Summer at the Movies with Marilyn

On the WowOwow (Women on the Web) site today, ‘Mr Wow’ enjoys some classic movies – starting with Marilyn Monroe’s ‘Heat Wave’ from There’s No Business Like Show Business (1954), as what song could be more apt in the heat of July?

Two other Monroe movies are also mentioned: Don’t Bother to Knock (1952), not really a ‘summer movie’ but a great film noir with one of Marilyn’s most affecting performances as the disturbed babysitter, Nell Forbes.

An interesting observation is made on the scene in Niagara (1953), where Marilyn, as the trampy Rose Loomis, requests her favourite song, ‘Kiss’. (Monroe had recorded her own version, which was deemed too sensuous for the movie but can found on most MM compilation albums today.)

“She wears a tight, blazing red dress, and when she walks toward the camera, pelvis thrust out, a bit of a womanly belly obvious, it is her most erotic screen moment. (Later, she would look sexy – all butt and bust – but not be sexy.)”

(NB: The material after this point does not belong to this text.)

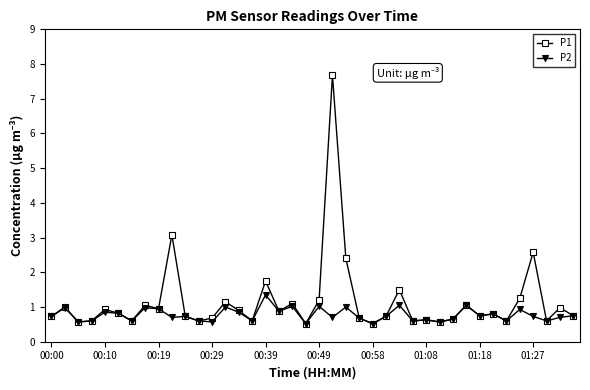

True or false: P1 has more than 0 points higher than both neighbors.

True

However, surely the ideal Monroe vehicle to watch right now is The Seven Year Itch (1955), as the comic storyline hinges on the unbearable heat of Manhattan in July, and a middle-aged man’s existential crisis when his wife and son leave the city and he attempts to seduce his gorgeous neighbour (Marilyn, of course), via the wonder of air conditioning.

Blonde But Not Forgotten

Gentlemen Prefer Blondes screens at sunset (8.30 – 9pm) on July 16 at the southeast corner of Capitol Hill’s Cal Anderson Park in Seattle.

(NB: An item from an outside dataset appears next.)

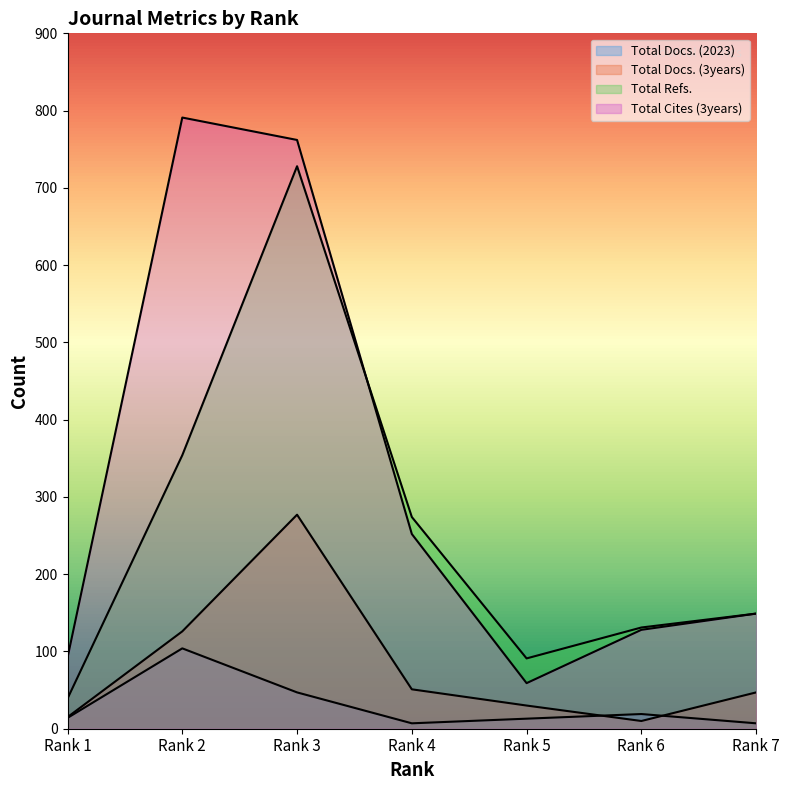

What is the sum of the Total Docs. (2023) values at Rank 5 and Rank 2?

117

Concessions will be sold, and a limited number of lawn chairs available for rent. Admission is free, but donations to Three Dollar Bill Cinema are happily accepted. Proceeds benefit efforts to promote LGBT film and visibility.

Three Dollar Bill Cinema

Niagara: The Dark Side

Marilyn’s star turn as the murderous Rose Loomis in Niagara (1953) makes the list of 100 Essential Female Film Performances on the PopMatters website.

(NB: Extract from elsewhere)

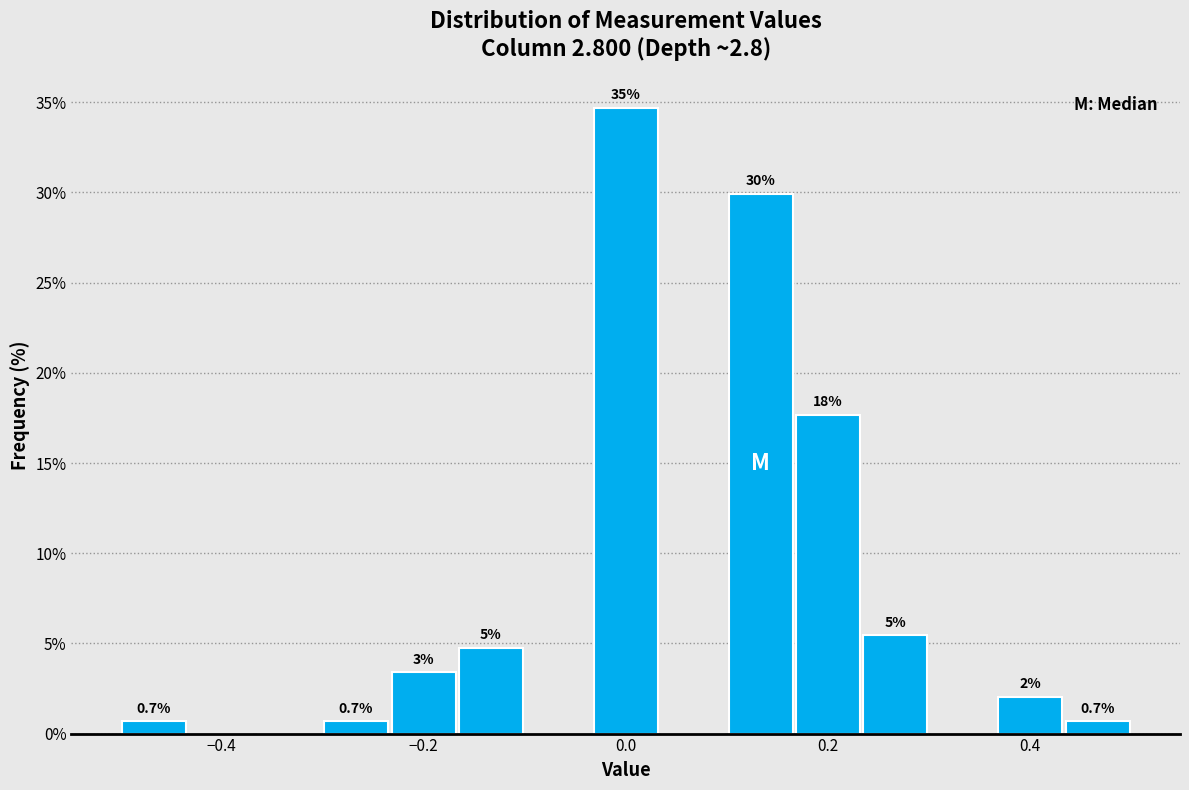

Around what value on the x-axis is the tallest bar? Give the approximate position of its centre, as read against the axis.

0.00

“I first learned about this performance from none other than musician Tori Amos. We were talking about female acting performances that inform and inspire her work during an interview and this was one that she insisted I watch, despite my not ever really warming to Monroe as an actress: ‘I just loved that. I hadn’t been into her, but one of my friends made me watch Niagara and I watched that and I just thought that there are a lot of young women that try and be dangerous Aphrodites, but she, in this role, was really dangerous. And she was seductive. To see how a woman can use her seduction and act as if she doesn’t have a brain in her head, but really is plotting the whole thing and is destroying people’s lives.’ With that recommendation, I had to go out and at least try and see the performance through a new lens, with a different eye. You know what? Tori was right. This is much more than just an icon posturing for her disciples, this was a woman who fought for dramatically substantial parts like Rose and showing people she was more than just an image. With all of the surreally bright rainbow symbolism juxtaposed with the grittiness of Monroe’s diabolical murderess, Niagara is more than just an idol earning a paycheck, and her performance is a force of nature not unlike the film’s foreboding, omnipresent falls of the title. When Tori tells you to watch something, watch it!”